Le 18 septembre 2012, Robert Le Dinh avait été condamné à 15 ans de réclusion criminelle, la peine maximum pour des viols, par la cour d’assises de Foix. Incarcéré à l’issue du délibéré, il avait fait appel de sa condamnation.

Lors de ce procès en appel, Me Edouard Martial, l’un de ses trois avocats, a déclaré qu’il tenterait de démontrer que les « personnes qui appartenaient au groupe de Robert Le Dinh étaient libres et responsables de leur choix » et qu’il n’y avait « pas de problème de consentement ».

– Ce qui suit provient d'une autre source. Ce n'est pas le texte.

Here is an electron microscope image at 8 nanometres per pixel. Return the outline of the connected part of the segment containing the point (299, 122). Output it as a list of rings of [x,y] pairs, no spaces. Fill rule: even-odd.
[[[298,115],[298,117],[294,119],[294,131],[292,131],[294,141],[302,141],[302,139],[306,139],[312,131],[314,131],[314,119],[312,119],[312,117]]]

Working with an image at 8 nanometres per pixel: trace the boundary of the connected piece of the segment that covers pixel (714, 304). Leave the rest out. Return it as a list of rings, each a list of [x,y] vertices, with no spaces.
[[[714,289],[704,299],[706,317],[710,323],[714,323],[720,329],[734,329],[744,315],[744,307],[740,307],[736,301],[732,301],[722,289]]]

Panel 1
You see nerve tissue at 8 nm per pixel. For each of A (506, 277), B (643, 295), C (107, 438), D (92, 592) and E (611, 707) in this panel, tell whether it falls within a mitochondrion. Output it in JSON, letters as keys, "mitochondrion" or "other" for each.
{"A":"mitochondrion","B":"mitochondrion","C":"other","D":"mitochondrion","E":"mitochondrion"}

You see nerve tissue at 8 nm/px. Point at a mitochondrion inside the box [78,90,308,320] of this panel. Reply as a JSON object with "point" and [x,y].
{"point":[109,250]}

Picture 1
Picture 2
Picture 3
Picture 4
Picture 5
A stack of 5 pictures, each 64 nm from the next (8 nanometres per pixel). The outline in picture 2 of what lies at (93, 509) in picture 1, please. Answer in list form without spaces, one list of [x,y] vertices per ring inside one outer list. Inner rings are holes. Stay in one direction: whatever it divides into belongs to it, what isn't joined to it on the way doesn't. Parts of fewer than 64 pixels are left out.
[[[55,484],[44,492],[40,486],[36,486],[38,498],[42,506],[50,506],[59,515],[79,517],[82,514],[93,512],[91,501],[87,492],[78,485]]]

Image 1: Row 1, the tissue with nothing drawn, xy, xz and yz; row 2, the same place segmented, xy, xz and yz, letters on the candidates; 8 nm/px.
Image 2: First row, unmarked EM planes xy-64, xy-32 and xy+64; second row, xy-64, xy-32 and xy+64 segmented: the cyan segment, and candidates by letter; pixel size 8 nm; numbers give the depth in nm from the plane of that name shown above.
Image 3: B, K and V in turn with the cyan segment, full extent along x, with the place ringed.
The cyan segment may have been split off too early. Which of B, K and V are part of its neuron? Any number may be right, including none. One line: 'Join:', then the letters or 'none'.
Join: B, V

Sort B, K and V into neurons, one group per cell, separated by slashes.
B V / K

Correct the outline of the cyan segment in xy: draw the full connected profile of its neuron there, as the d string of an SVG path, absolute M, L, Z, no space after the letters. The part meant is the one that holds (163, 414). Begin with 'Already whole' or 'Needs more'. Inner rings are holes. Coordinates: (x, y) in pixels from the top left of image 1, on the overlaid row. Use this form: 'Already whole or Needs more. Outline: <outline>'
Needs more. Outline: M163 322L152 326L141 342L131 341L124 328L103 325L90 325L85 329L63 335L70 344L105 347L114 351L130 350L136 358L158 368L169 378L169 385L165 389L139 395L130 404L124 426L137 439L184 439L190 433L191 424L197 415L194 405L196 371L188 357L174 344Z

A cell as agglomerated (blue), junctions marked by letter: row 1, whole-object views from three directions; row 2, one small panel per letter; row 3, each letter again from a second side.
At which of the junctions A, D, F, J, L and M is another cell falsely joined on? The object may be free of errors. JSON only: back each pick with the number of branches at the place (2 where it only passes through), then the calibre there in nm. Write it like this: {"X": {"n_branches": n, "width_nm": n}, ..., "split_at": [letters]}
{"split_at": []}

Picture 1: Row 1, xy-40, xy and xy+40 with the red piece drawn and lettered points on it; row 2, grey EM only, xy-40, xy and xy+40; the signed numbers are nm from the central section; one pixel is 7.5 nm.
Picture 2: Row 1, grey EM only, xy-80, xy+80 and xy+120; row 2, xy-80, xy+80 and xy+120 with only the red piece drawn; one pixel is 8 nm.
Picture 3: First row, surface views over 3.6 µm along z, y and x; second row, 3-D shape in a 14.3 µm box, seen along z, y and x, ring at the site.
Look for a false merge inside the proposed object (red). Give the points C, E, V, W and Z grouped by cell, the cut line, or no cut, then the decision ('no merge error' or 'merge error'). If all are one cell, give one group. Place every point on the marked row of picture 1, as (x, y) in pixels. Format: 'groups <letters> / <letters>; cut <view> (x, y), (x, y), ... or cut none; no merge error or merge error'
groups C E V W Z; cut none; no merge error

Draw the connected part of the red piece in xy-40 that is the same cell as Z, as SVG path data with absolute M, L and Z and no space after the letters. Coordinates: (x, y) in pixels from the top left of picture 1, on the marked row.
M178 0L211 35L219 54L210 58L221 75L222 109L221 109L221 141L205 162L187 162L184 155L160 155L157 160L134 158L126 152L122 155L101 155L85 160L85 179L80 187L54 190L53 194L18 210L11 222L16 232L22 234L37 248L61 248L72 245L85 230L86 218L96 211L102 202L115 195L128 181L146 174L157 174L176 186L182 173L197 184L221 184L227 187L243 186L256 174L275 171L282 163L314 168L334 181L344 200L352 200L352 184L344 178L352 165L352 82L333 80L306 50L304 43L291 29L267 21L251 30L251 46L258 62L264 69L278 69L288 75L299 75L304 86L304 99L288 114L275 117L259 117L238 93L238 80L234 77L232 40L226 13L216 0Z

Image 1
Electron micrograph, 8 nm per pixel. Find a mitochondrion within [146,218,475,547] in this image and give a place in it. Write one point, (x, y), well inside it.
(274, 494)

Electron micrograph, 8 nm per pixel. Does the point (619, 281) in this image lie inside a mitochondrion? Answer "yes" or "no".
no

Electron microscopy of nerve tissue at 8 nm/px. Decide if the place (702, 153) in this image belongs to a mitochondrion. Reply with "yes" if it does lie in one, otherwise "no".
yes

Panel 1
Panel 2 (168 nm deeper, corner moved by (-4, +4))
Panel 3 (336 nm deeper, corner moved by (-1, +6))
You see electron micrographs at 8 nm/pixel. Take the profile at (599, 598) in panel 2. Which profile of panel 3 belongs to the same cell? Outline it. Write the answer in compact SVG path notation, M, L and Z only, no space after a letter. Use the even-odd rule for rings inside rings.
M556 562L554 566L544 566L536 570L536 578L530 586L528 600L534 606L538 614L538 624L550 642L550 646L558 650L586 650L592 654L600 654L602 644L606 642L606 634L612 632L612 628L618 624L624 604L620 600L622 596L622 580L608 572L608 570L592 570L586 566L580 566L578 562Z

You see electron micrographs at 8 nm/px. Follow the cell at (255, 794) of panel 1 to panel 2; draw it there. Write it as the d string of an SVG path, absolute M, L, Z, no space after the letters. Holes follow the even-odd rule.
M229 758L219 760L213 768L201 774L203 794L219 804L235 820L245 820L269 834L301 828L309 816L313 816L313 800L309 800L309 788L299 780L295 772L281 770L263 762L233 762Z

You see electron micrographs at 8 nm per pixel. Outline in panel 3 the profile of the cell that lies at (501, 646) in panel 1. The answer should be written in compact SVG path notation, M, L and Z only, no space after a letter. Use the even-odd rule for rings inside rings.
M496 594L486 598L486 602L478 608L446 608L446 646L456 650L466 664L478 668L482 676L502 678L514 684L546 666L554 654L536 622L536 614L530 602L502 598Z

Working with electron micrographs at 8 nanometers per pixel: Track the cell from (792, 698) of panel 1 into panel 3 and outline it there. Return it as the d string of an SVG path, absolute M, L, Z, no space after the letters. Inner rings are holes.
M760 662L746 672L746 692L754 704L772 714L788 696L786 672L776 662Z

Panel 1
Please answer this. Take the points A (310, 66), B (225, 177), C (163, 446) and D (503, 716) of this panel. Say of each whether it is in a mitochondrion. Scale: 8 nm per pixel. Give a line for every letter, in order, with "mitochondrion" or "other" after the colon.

« Nous nous méfions de l’idée dévastatrice de la secte et de l’emprise sectaire, qui est un fonds de commerce, à un étal offert à la compassion des uns et des autres » a déclaré Me Martial.

«Prison mentale»

Pour Me Daniel Picotin, conseil de Dominique et Isabelle Lorenzato, à l’origine des poursuites, la dimension sectaire du dossier ne fait aucun doute.

« Notre objectif est que la cour comprenne les manipulations de « Tang » et comment il a pu abuser financièrement et sexuellement de ses victimes qui étaient dans une véritable prison mentale

[…] Malgré le rapport parlementaire et les condamnations, « Tang » a toujours une vingtaine d’adeptes, c’est insupportable pour ceux qui ont vécu un enfer auprès de ce prédateur », a indiqué Me Picotin. Le procès en appel de Toulouse s’achèvera le 6 avril.